The thirteen-century Italian mathematician Leonardo Fibonacci discovered that the phi proportion often manifests itself in nature as a spiral of increase found in snails, seashells, pinecones, and so forth. And so, it is said, did Maya mathematicians.

One element contributing to the beauty of Maya architecture may be its use of the golden section. (In the image above, I have drawn an approximate golden section over the opening atop the east court at the Maya ruins of Copan in Honduras.) Of course, we must beware of what a professor of mine called “the blueberry principle” — if you are out gathering blueberries you tend not to notice anything else, and you tend to see blueberries wherever you look. If we go looking for the golden section, we are likely to find it.
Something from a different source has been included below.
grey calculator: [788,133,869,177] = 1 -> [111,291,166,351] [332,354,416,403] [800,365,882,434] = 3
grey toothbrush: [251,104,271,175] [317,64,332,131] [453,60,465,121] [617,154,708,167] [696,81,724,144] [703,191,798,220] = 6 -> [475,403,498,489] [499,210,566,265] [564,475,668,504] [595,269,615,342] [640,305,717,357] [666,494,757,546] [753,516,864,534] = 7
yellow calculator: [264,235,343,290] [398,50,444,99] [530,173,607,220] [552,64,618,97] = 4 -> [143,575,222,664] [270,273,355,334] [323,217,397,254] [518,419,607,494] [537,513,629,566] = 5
But does this mean the Maya consciously employed it?

A researcher named Christopher Powell concluded that the answer to this question is “yes.” He says that the fundamental shape of Maya geometry is the golden section, and that the Maya composed such sections using a procedure that is brilliant in its simplicity. Using a cord, it is easy to construct a square. If the cord is doubled back on itself it obviously becomes half the length, and that halved cord can be used to find the midpoint of one of the sides of the square. Next, if the cord is placed on the midpoint and extended to one of the opposite corners, it can be swung like a compass in an arc that will define the length of a golden section, from which the final rectangle can be constructed.
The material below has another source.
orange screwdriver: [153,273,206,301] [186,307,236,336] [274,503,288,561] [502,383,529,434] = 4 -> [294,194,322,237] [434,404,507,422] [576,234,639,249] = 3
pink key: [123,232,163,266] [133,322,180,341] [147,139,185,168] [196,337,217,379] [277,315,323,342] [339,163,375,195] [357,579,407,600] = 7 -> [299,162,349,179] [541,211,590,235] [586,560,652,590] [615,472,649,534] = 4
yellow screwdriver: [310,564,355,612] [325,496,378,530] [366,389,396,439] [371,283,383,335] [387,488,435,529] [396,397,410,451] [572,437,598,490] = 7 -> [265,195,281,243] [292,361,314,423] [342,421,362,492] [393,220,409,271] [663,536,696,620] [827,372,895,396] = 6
Powell observed modern Yucatec Maya using this very technique. He was told that the use of the cord makes houses that are like flowers because of the relations of their proportions. His theory appears to have been confirmed by red marks that remain on some structures at Copan and Tikal and suggest sizing via this cord method.

In the Popul Vuh it is written that gods used the following method to lay out the cosmos:

Its four sides
Its four cornerings
Its measurings
Its four stakings

Its doubling-over cord measurement
Its stretching cord measurement
Its womb sky
Its womb earth
Four sides
Four corners as it is said


Sources:

  • Linda Schele and Peter Mathews, The Code of Kings (Scribner)
  • Alan Christenson, tr., The Popul Vuh, translation adapted by Schele and Mathews
  • See also the Dennis Tedlock version of the Popul Vuh with his comment on this section in which he says that it is based on the cord approach to layout, and he reports that a source informed him that the passage “describes the measuring out of the sky and earth as if a cornfield were being laid out for cultivation.”